Ahora hay un ganador y un perdedor; una contienda política áspera y menesterosa quedó atrás y unas tareas inmensas hacia adelante.
La primera tarea se ha surtido con éxito: el perdedor ha reconocido el triunfo del ganador; la institucionalidad básica de toda democracia que es el sistema electoral ha funcionado bien; y el debate electoral ha concluido sin que quede manchado de suspicacias de fraude. Eso, ya de por sí, es un primer éxito en la reconstrucción de la confianza colectiva.

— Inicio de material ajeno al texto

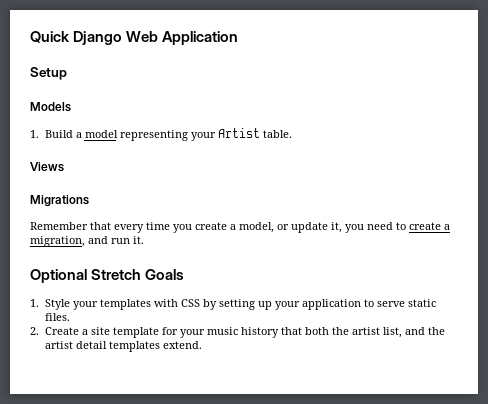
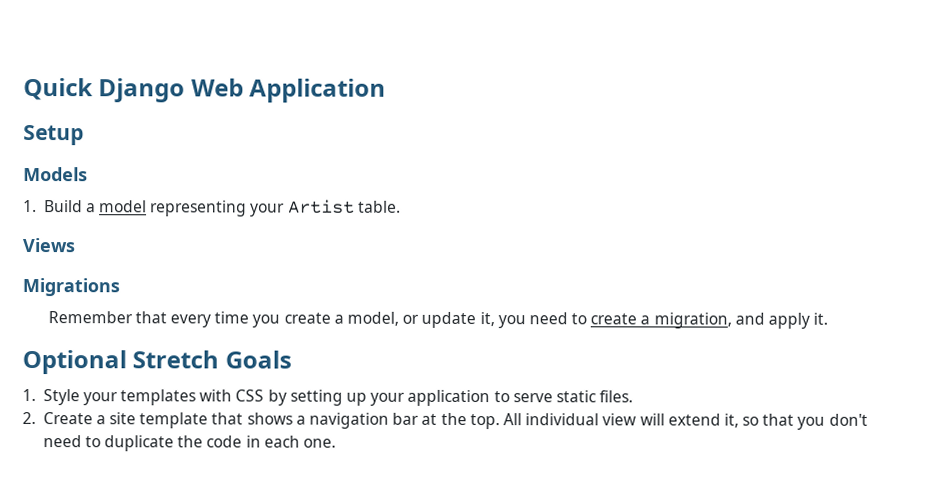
[111,238,130,244] run -> [767,312,810,329] apply
[161,327,445,338] [44,341,202,352] for your music history that both the artist list, and the artist detail templates extend. -> [211,412,868,430] [42,435,337,452] that shows a navigation bar at the top. All individual view will extend it, so that you don't need to duplicate the code in each one.

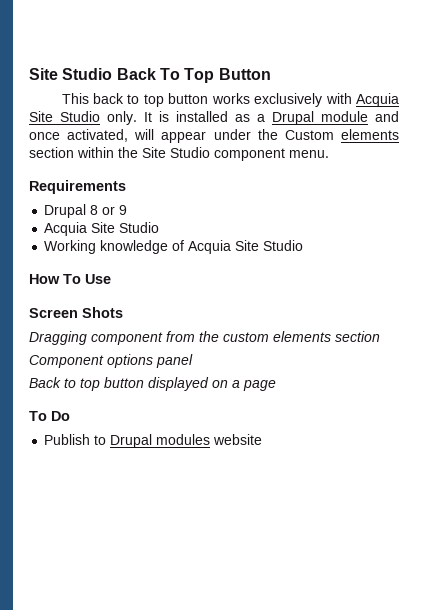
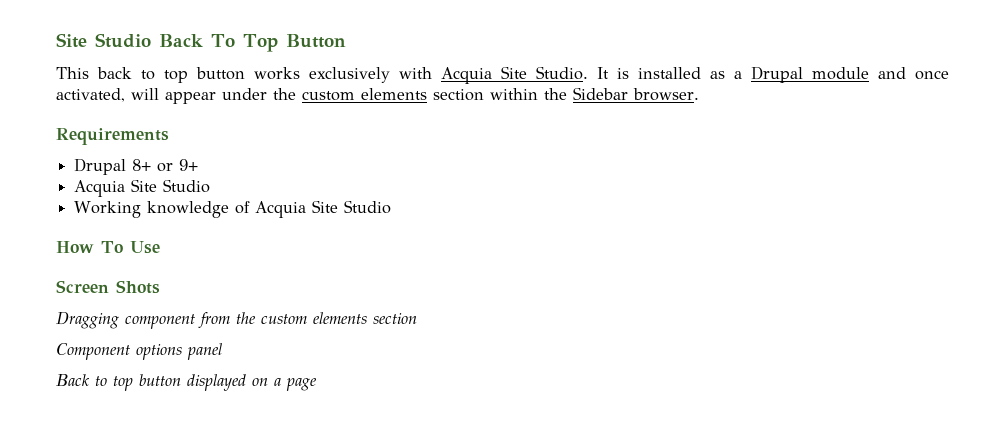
[60,111,137,125] Studio only. -> [536,66,588,80] Studio.
[284,130,334,140] Custom -> [302,91,355,101] custom
[142,147,329,161] Site Studio component menu. -> [573,87,699,101] Sidebar browser.
[90,205,128,215] 8 or 9 -> [132,159,199,172] 8+ or 9+
[29,411,70,421] [44,434,263,448] // To Do // Publish to Drupal modules website -> (317, 384) none

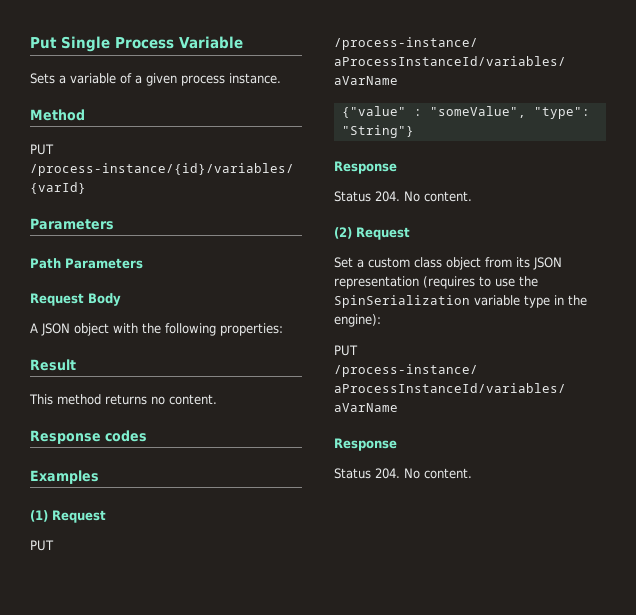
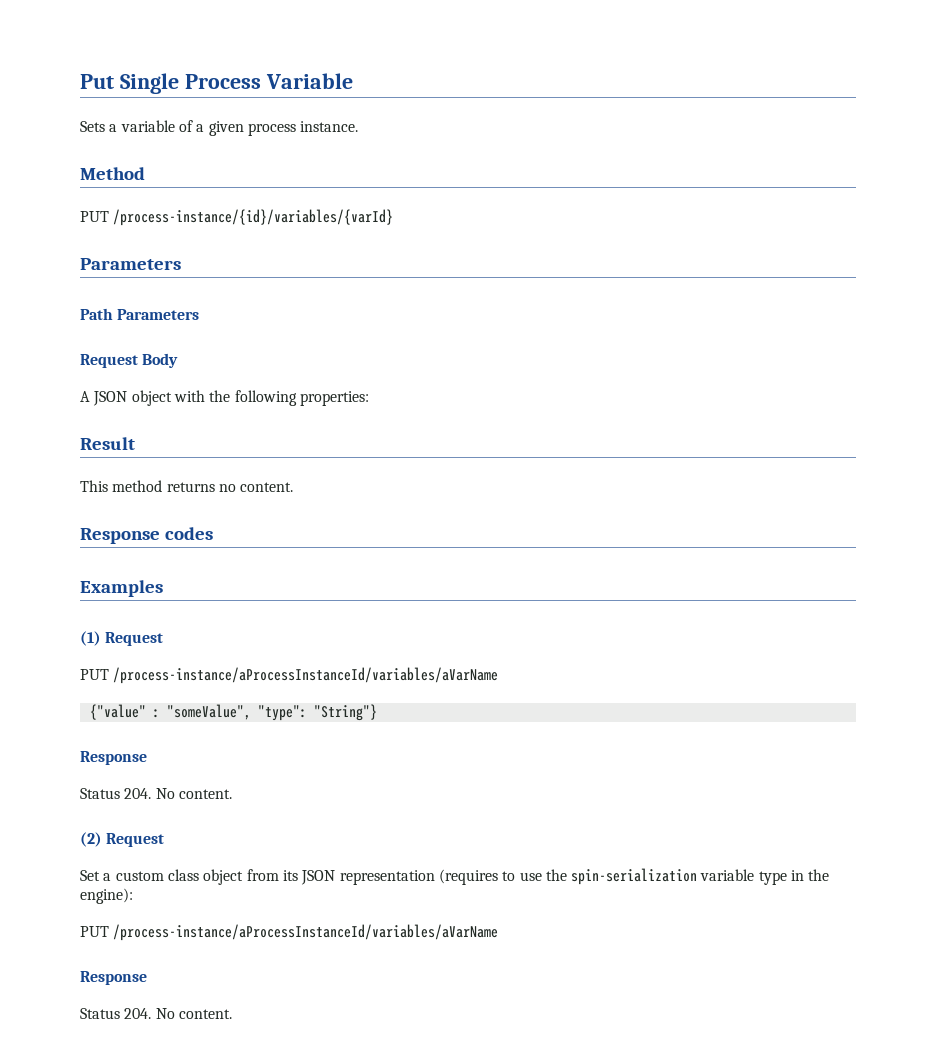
[334,295,470,308] SpinSerialization -> [571,868,698,885] spin-serialization

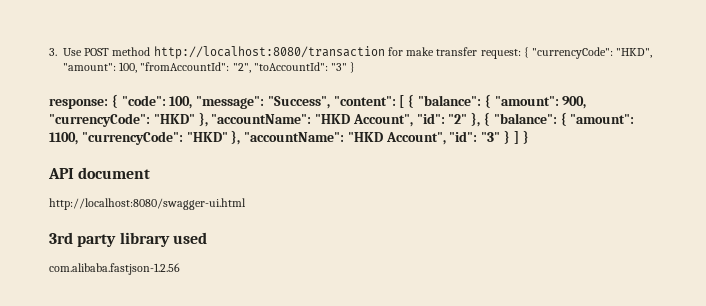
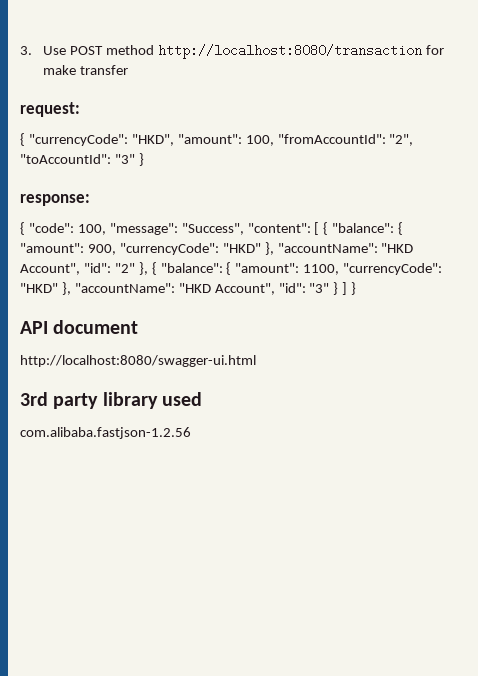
(478, 51) none -> (129, 70) //
(521, 54) none -> (80, 109) //
(108, 103) none -> (90, 200) //

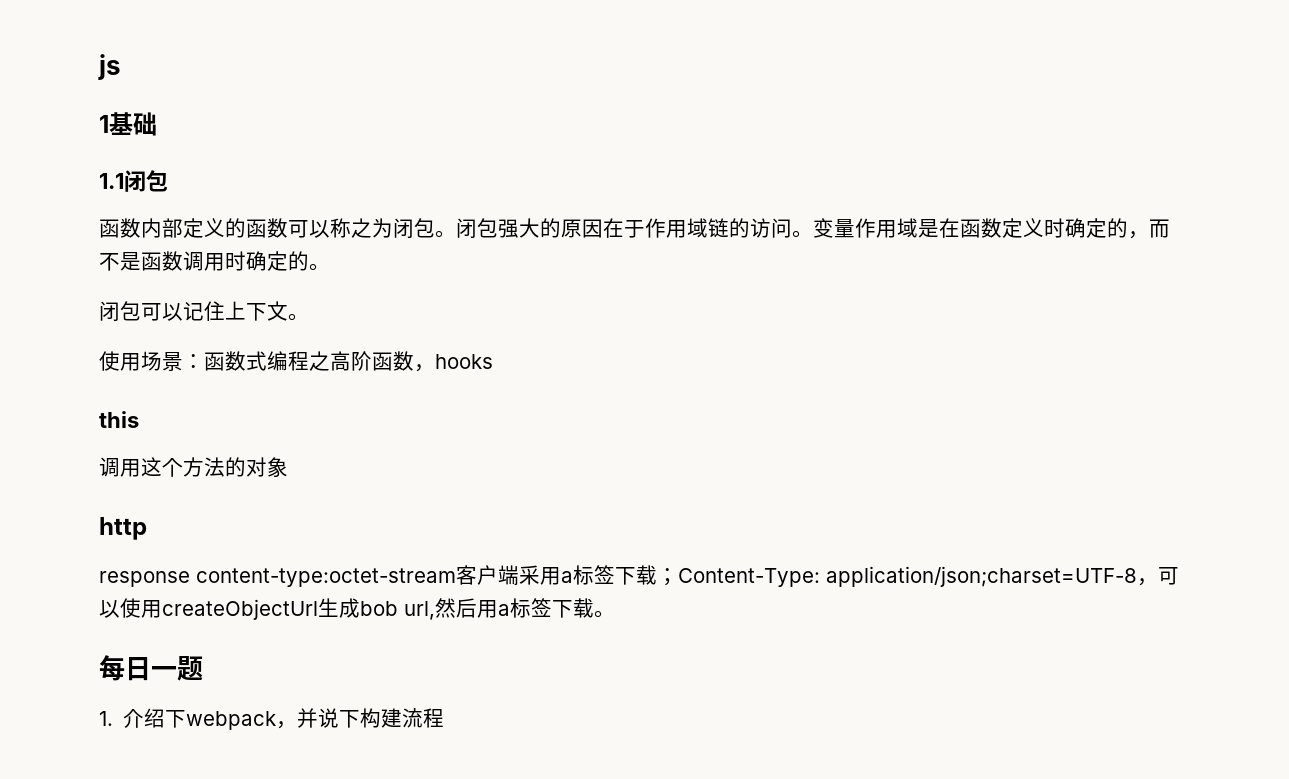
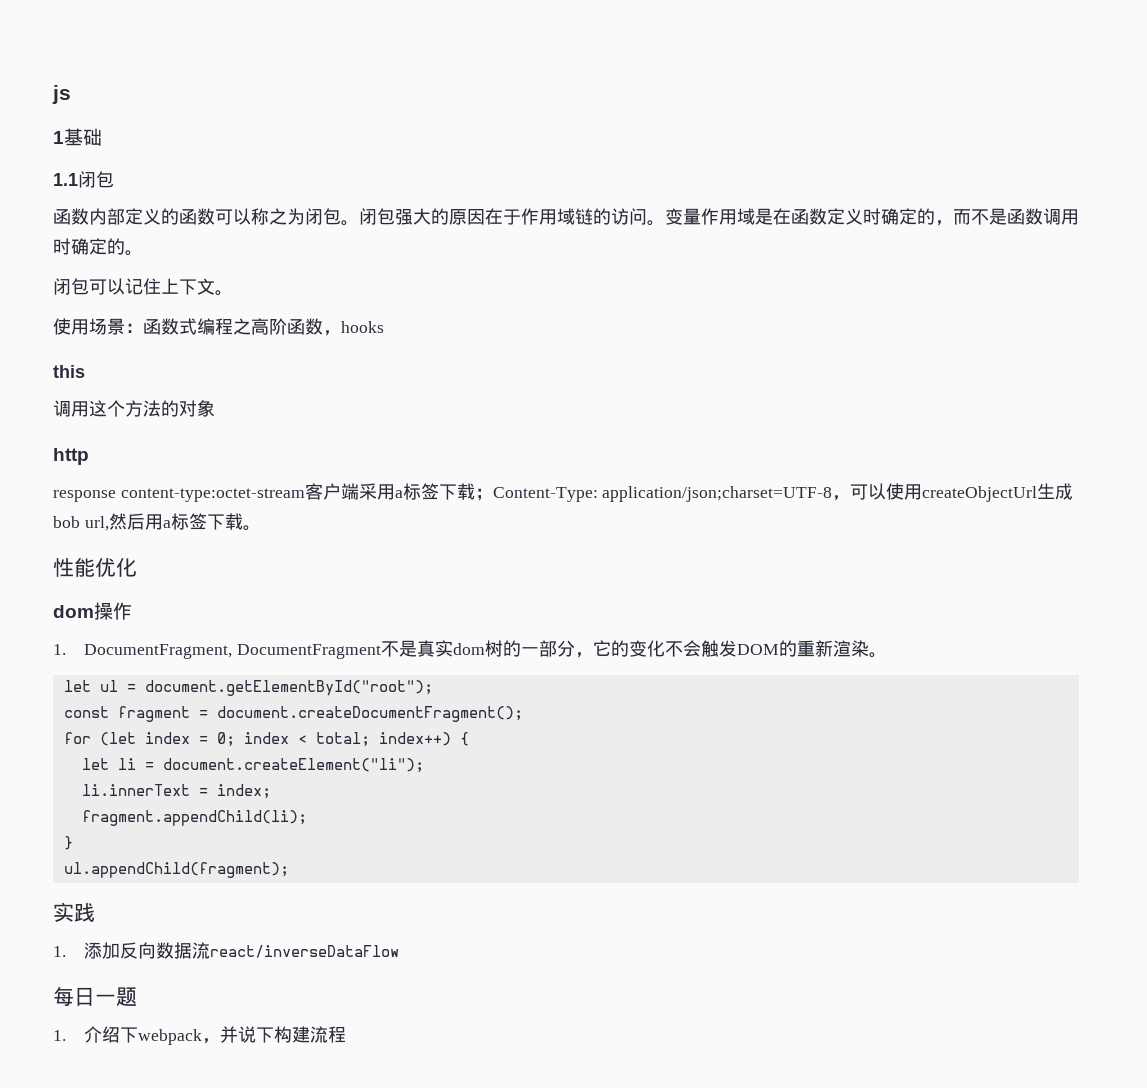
(615, 614) none -> [53,557,137,577] [53,602,132,620] [53,640,888,659] [63,680,433,696] [63,706,523,722] [63,732,469,747] [81,758,424,773] [81,784,271,799] [81,810,307,826] [63,836,73,850] [63,862,289,878] [53,902,95,922] [53,942,400,959] // 性能优化 // dom操作 // 1. DocumentFragment, DocumentFragment不是真实dom树的一部分，它的变化不会触发DOM的重新渲染。 // let ul = document.getElementById("root"); // const fragment = document.createDocumentFragment(); // for (let index = 0; index < total; index++) { // let li = document.createElement("li"); // li.innerText = index; // fragment.appendChild(li); // } // ul.appendChild(fragment); // 实践 // 1.添加反向数据流react/inverseDataFlow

La misma pobreza intelectual del debate electoral, los insultos y las evidentes diferencias de las dos ópticas políticas que se enfrentaban deja a Colombia con fracturas. No podemos negarlo.
La gran pregunta es: ¿cómo se tramitarán en adelante esas dos visiones políticas que opusieron a los candidatos y que, aun habiendo terminado el debate presidencial, subsisten al interior de la sociedad colombiana?
Diferencias profundas en la manera de enfocar la sociedad hay y seguirán existiendo en Colombia. Es normal. Lo que resulta decisivo es que dichas diferencias seamos capaces de tramitarlas no por fuera de las instituciones sino por los canales democráticos. Y esos canales tienen un nombre propio: los acuerdos nacionales a que se pueda llegar en una primera instancia, y el contrapunto gobierno - oposición en los ámbitos institucionales dispuestos para ello. El principal de los cuales es el congreso de la república.
Se impone pues en los días venideros la conformación de coaliciones que permitan transformar en leyes aquellas iniciativas que resultaron vencedoras o se logre consensuar en las semanas venideras y que requieran pasar por el congreso. Y esto tiene que hacerse dentro del ámbito institucional y nunca por caminos diversos. Hacer lo contrario sería ahondar -con consecuencias impredecibles- las grietas de la averiada sociedad colombiana.
Cualquier fórmula que se apoye en vías de hecho, en la amenaza callejera, en atolondradas constituyentes o en ilusorios escapes de excepción constitucional para realizar el rotundo mandato de cambio que le ha dado el pueblo colombiano al nuevo presidente, conduciría a perder tiempo precioso y a desperdiciar exiguas energías.
Los primeros pasos de la nueva administración deben darse con pies de plomo para demostrarle a la región y al mundo que Colombia no es una democracia fallida ni una economía insostenible. La nueva administración deberá demostrar que aprecia la viabilidad de las finanzas públicas. Que combatirá los extremos. Que luchará contra la inflación. Y que buscará con apremio la equidad social sin desquiciar los parámetros de la seriedad económica.
Ya pasó el tiempo de los improperios. Llega la época de la acción administrativa por parte de quien venció, y de la oposición democrática por quienes perdieron. Sin olvidar que la intemperancia no es camino adecuado para que Colombia salga adelante.
La democracia habló el 19 de junio. En los próximos cuatro años debe continuar hablando a través del sano contrapunto gobierno - oposición; que es cómo funcionan las democracias en todos los países maduros. Y nosotros no tenemos el derecho a pensar que no lo somos.
El presidente electo Gustavo Petro ha convocado a un gran “acuerdo nacional” Es una iniciativa que tiene el mérito de tranquilizar al país por el momento y que intentar aglutinar voluntades plurales.
Pero falta definir cómo funcionará dicho acuerdo. ¿Quiénes serán invitados? ¿Bajo qué metodología trabajará? ¿Cuándo se iniciarán sus trabajos y cuándo se darán por concluidos? ¿qué se espera que salga de este gran acuerdo nacional? ¿meras declaraciones, proyectos de ley consensuados que serían llevados posteriormente al congreso o solo risueñas fotografías de los participantes?
Nada de esto quedó en claro en el discurso de la victoria de Gustavo Petro el pasado 19 de junio. El tiempo para clarificarlo es ahora.